#### Activity list:
- 1) Translate this sentence from the forum post on job efficiency reporting into Spanish: "If you do a qstat -f on the job, you will see that whilst the wallclock increases during the run of the job, the cputime only increases upon the completion of a process."
- 2) Pick up the forum post about batch jobs that are reported as inefficient and write its next few sentences.

[[ Text excerpt open ]]

Hi,
We've been seeing a biomed user recently whose jobs run efficiently, but
until they exit, are reported as being hideously inefficient, making
detection and management of inefficient jobs harder to achieve.
>From what we can see, the jobs come in, and once running on a node fork
into two threads, one of which does the computation, the other
repeatedly sleeps for 10 minutes, writes information from a log file
into a MySQL database, and goes back to sleep.
If you do a qstat -f on the job, you will see that whilst the wallclock
increases during the run of the job, the cputime only increases upon the
completion of a process.

[[ Text excerpt closed ]]
[[ Extracted material open ]]

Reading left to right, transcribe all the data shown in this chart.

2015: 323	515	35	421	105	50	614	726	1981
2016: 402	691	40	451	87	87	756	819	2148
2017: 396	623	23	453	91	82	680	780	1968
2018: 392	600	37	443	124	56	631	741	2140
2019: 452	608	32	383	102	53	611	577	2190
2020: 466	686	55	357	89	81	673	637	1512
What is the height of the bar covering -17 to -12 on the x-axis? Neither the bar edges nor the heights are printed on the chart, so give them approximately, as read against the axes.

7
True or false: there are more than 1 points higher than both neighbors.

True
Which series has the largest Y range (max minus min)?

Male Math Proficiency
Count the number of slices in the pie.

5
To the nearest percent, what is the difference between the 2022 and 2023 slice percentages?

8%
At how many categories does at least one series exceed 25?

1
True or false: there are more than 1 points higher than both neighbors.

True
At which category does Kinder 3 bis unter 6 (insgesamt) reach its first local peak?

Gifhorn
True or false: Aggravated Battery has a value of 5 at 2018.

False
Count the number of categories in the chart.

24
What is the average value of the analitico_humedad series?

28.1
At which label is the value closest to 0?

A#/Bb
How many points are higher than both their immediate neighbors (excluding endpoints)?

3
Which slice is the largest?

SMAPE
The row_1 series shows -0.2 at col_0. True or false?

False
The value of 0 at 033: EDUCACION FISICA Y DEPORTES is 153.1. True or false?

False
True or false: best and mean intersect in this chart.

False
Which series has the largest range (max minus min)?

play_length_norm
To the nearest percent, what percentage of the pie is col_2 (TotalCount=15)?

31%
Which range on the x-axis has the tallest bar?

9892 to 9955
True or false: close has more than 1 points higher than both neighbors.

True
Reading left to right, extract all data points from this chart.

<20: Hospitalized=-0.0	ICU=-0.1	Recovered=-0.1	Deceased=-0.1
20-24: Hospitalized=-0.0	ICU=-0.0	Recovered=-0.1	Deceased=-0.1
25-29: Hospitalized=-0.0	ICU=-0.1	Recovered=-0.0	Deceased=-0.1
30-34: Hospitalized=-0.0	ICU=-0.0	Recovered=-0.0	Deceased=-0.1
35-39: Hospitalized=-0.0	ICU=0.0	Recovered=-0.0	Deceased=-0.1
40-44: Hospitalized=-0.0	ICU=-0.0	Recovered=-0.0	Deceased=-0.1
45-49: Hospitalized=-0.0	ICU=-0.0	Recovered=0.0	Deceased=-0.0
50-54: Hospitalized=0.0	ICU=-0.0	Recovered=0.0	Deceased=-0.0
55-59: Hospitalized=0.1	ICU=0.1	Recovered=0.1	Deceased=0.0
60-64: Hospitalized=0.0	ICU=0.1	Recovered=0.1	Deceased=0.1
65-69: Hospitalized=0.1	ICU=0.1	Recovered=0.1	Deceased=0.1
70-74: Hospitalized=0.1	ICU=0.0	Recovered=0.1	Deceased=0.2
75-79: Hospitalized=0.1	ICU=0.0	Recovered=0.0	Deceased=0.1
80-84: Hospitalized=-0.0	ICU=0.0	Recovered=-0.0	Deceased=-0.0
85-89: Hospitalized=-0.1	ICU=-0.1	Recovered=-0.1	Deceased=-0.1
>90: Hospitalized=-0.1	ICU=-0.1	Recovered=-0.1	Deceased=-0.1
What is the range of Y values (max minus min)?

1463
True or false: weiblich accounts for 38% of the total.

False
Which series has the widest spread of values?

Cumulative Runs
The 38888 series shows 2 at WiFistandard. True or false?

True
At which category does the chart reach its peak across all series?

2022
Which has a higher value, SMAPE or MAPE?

[[ Extracted material closed ]]

#### Activity answers:
- 1) Si ejecutas un qstat -f sobre el trabajo, verás que, mientras que el wallclock aumenta durante la ejecución del trabajo, el cputime solo aumenta al completarse un proceso.

- 2)
Typically each job has a couple of sequential runs of the
computationally intensive code, so the cpu time will jump throughout the
lifetime of the job.
e.g.
Wallclock (h) Cpu Time Efficiency
0 0 -
1 0 0
2 0 0
3 2:10 38%
4 2:10 29%
... ... ...
22 2:10 5%
23 2:10 5%
24 23:40 98%
The job then exited cleanly.
Is anyone else seeing this?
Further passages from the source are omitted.